# [EXERCISE DIRECTIONS]
The first line of the listing opens the range and the line with "X0603912Y0160634D01*" closes it; repeat those lines and all between them word for word, leaving out the pictures.

# [INFORMATION SUPPLIED]

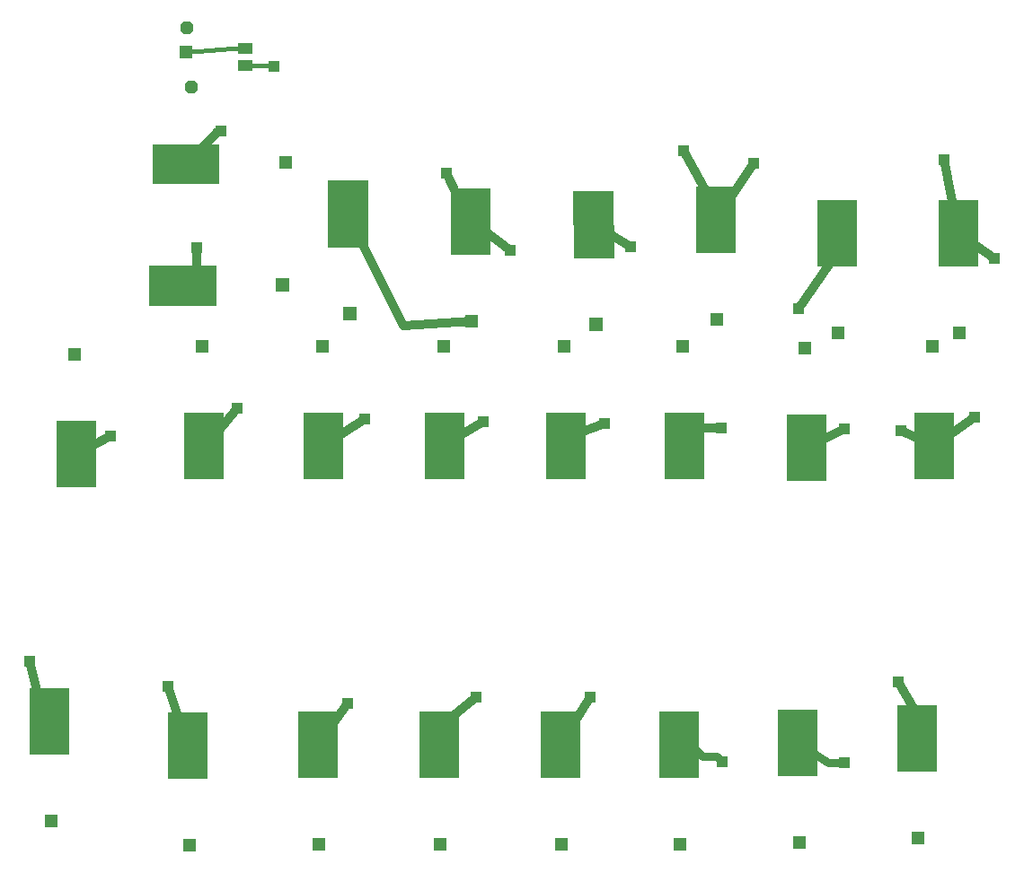
<source format=gtl>
G75*
%MOIN*%
%OFA0B0*%
%FSLAX25Y25*%
%IPPOS*%
%LPD*%
%AMOC8*
5,1,8,0,0,1.08239X$1,22.5*
%
%ADD10R,0.15000X0.25000*%
%ADD11R,0.04992X0.04992*%
%ADD12R,0.25000X0.15000*%
%ADD13R,0.04992X0.04992*%
%ADD14R,0.05709X0.03937*%
%ADD15C,0.03268*%
%ADD16R,0.03962X0.03962*%
%ADD17C,0.03200*%
%ADD18C,0.03150*%
%ADD19OC8,0.04750*%
%ADD20C,0.01600*%
%ADD21R,0.04750X0.04750*%
D10*
X0275668Y0058374D03*
X0327007Y0049240D03*
X0375156Y0049634D03*
X0420156Y0049634D03*
X0465156Y0049634D03*
X0509172Y0049634D03*
X0553385Y0050224D03*
X0597597Y0051917D03*
X0603912Y0160634D03*
X0556550Y0160043D03*
X0511156Y0160634D03*
X0467140Y0160634D03*
X0422337Y0160634D03*
X0377337Y0160634D03*
X0332928Y0160634D03*
X0285566Y0157524D03*
X0431888Y0243965D03*
X0522912Y0244634D03*
X0567912Y0239634D03*
X0612912Y0239831D03*
D11*
X0613412Y0202831D03*
X0603412Y0197634D03*
X0568412Y0202634D03*
X0556050Y0197043D03*
X0523412Y0207634D03*
X0510656Y0197634D03*
X0466640Y0197634D03*
X0432388Y0206965D03*
X0421837Y0197634D03*
X0376837Y0197634D03*
X0332428Y0197634D03*
X0285066Y0194524D03*
X0363136Y0265941D03*
X0276168Y0021374D03*
X0327507Y0012240D03*
X0375656Y0012634D03*
X0420656Y0012634D03*
X0465656Y0012634D03*
X0509672Y0012634D03*
X0553885Y0013224D03*
X0598097Y0014917D03*
D12*
G36*
X0312543Y0227663D02*
X0337542Y0227620D01*
X0337515Y0212621D01*
X0312516Y0212664D01*
X0312543Y0227663D01*
G37*
X0326136Y0265441D03*
G36*
X0393800Y0259354D02*
X0393887Y0234355D01*
X0378888Y0234302D01*
X0378801Y0259301D01*
X0393800Y0259354D01*
G37*
G36*
X0484826Y0255491D02*
X0485132Y0230494D01*
X0470134Y0230311D01*
X0469828Y0255308D01*
X0484826Y0255491D01*
G37*
D13*
G36*
X0475906Y0208375D02*
X0480897Y0208436D01*
X0480958Y0203445D01*
X0475967Y0203384D01*
X0475906Y0208375D01*
G37*
G36*
X0384469Y0212317D02*
X0389460Y0212334D01*
X0389477Y0207343D01*
X0384486Y0207326D01*
X0384469Y0212317D01*
G37*
G36*
X0359530Y0218087D02*
X0359539Y0223078D01*
X0364530Y0223069D01*
X0364521Y0218078D01*
X0359530Y0218087D01*
G37*
D14*
X0348215Y0301886D03*
X0348215Y0308343D03*
D15*
X0268294Y0080665D02*
X0273412Y0059858D01*
X0275668Y0058374D01*
X0319475Y0071217D02*
X0327007Y0049240D01*
X0375156Y0049634D02*
X0386207Y0064917D01*
X0465156Y0049634D02*
X0476168Y0067280D01*
X0511156Y0160634D02*
X0517802Y0167280D01*
X0524790Y0167280D01*
X0556550Y0160043D02*
X0570656Y0166886D01*
X0591522Y0166492D02*
X0603912Y0160634D01*
X0619081Y0171413D01*
X0553530Y0211768D02*
X0567912Y0232252D01*
X0536995Y0265705D02*
X0522912Y0244634D01*
X0522912Y0248685D01*
X0510814Y0270232D01*
X0491129Y0234602D02*
X0477480Y0242901D01*
X0446444Y0233224D02*
X0432369Y0244445D01*
X0431888Y0243965D01*
X0426967Y0253709D01*
X0422822Y0262161D01*
X0386344Y0246828D02*
X0407073Y0205469D01*
X0432388Y0206965D01*
X0392703Y0170626D02*
X0377337Y0160634D01*
X0345262Y0174760D02*
X0337999Y0165705D01*
X0332928Y0160634D01*
X0298215Y0164327D02*
X0285566Y0157524D01*
X0325029Y0220142D02*
X0330105Y0225219D01*
X0330105Y0234209D01*
X0326136Y0265441D02*
X0338408Y0277713D01*
X0339357Y0277713D01*
X0424199Y0162496D02*
X0436601Y0169642D01*
X0424199Y0162496D02*
X0422337Y0160634D01*
X0467414Y0163674D02*
X0481510Y0169079D01*
X0612912Y0239831D02*
X0607467Y0267083D01*
X0612912Y0239831D02*
X0626168Y0230272D01*
D16*
X0626168Y0230272D03*
X0607467Y0267083D03*
X0536995Y0265705D03*
X0510814Y0270232D03*
X0491129Y0234602D03*
X0446444Y0233224D03*
X0422822Y0262161D03*
X0358845Y0301728D03*
X0339357Y0277713D03*
X0330105Y0234209D03*
X0345262Y0174760D03*
X0298215Y0164327D03*
X0392703Y0170626D03*
X0436601Y0169642D03*
X0481510Y0169079D03*
X0524790Y0167280D03*
X0570656Y0166886D03*
X0591522Y0166492D03*
X0619081Y0171413D03*
X0553530Y0211768D03*
X0590538Y0072988D03*
X0570656Y0042870D03*
X0525381Y0043461D03*
X0476168Y0067280D03*
X0433845Y0067476D03*
X0386207Y0064917D03*
X0319475Y0071217D03*
X0268294Y0080665D03*
D17*
X0420156Y0049634D02*
X0422912Y0058331D01*
X0433845Y0067476D01*
X0590538Y0072988D02*
X0597597Y0061008D01*
X0597597Y0051917D01*
X0467140Y0160634D02*
X0467414Y0163674D01*
X0567912Y0232252D02*
X0567912Y0239634D01*
D18*
X0553385Y0050224D02*
X0564676Y0042870D01*
X0570656Y0042870D01*
X0525381Y0043461D02*
X0523412Y0045429D01*
X0517900Y0045429D01*
X0513696Y0049634D01*
X0509172Y0049634D01*
D19*
X0328136Y0293854D03*
X0326759Y0316098D03*
D20*
X0326168Y0307043D02*
X0347507Y0308618D01*
X0348215Y0308343D01*
X0348215Y0301886D02*
X0358688Y0301886D01*
X0358845Y0301728D01*
D21*
X0326168Y0307043D03*
M02*

</source>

# [ANSWER SECTION]
<source format=gtl>
G75*
%MOIN*%
%OFA0B0*%
%FSLAX25Y25*%
%IPPOS*%
%LPD*%
%AMOC8*
5,1,8,0,0,1.08239X$1,22.5*
%
%ADD10R,0.15000X0.25000*%
%ADD11R,0.04992X0.04992*%
%ADD12R,0.25000X0.15000*%
%ADD13R,0.04992X0.04992*%
%ADD14R,0.05709X0.03937*%
%ADD15C,0.03268*%
%ADD16R,0.03962X0.03962*%
%ADD17C,0.03200*%
%ADD18C,0.03150*%
%ADD19OC8,0.04750*%
%ADD20C,0.01600*%
%ADD21R,0.04750X0.04750*%
D10*
X0275668Y0058374D03*
X0327007Y0049240D03*
X0375156Y0049634D03*
X0420156Y0049634D03*
X0465156Y0049634D03*
X0509172Y0049634D03*
X0553385Y0050224D03*
X0597597Y0051917D03*
X0603912Y0160634D03*
X0556550Y0160043D03*
X0511156Y0160634D03*
X0467140Y0160634D03*
X0422337Y0160634D03*
X0377337Y0160634D03*
X0332928Y0160634D03*
X0285566Y0157524D03*
X0431888Y0243965D03*
X0522912Y0244634D03*
X0567912Y0239634D03*
X0612912Y0239831D03*
D11*
X0613412Y0202831D03*
X0603412Y0197634D03*
X0568412Y0202634D03*
X0556050Y0197043D03*
X0523412Y0207634D03*
X0510656Y0197634D03*
X0466640Y0197634D03*
X0432388Y0206965D03*
X0421837Y0197634D03*
X0376837Y0197634D03*
X0332428Y0197634D03*
X0285066Y0194524D03*
X0363136Y0265941D03*
X0276168Y0021374D03*
X0327507Y0012240D03*
X0375656Y0012634D03*
X0420656Y0012634D03*
X0465656Y0012634D03*
X0509672Y0012634D03*
X0553885Y0013224D03*
X0598097Y0014917D03*
D12*
G36*
X0312543Y0227663D02*
X0337542Y0227620D01*
X0337515Y0212621D01*
X0312516Y0212664D01*
X0312543Y0227663D01*
G37*
X0326136Y0265441D03*
G36*
X0393800Y0259354D02*
X0393887Y0234355D01*
X0378888Y0234302D01*
X0378801Y0259301D01*
X0393800Y0259354D01*
G37*
G36*
X0484826Y0255491D02*
X0485132Y0230494D01*
X0470134Y0230311D01*
X0469828Y0255308D01*
X0484826Y0255491D01*
G37*
D13*
G36*
X0475906Y0208375D02*
X0480897Y0208436D01*
X0480958Y0203445D01*
X0475967Y0203384D01*
X0475906Y0208375D01*
G37*
G36*
X0384469Y0212317D02*
X0389460Y0212334D01*
X0389477Y0207343D01*
X0384486Y0207326D01*
X0384469Y0212317D01*
G37*
G36*
X0359530Y0218087D02*
X0359539Y0223078D01*
X0364530Y0223069D01*
X0364521Y0218078D01*
X0359530Y0218087D01*
G37*
D14*
X0348215Y0301886D03*
X0348215Y0308343D03*
D15*
X0268294Y0080665D02*
X0273412Y0059858D01*
X0275668Y0058374D01*
X0319475Y0071217D02*
X0327007Y0049240D01*
X0375156Y0049634D02*
X0386207Y0064917D01*
X0465156Y0049634D02*
X0476168Y0067280D01*
X0511156Y0160634D02*
X0517802Y0167280D01*
X0524790Y0167280D01*
X0556550Y0160043D02*
X0570656Y0166886D01*
X0591522Y0166492D02*
X0603912Y0160634D01*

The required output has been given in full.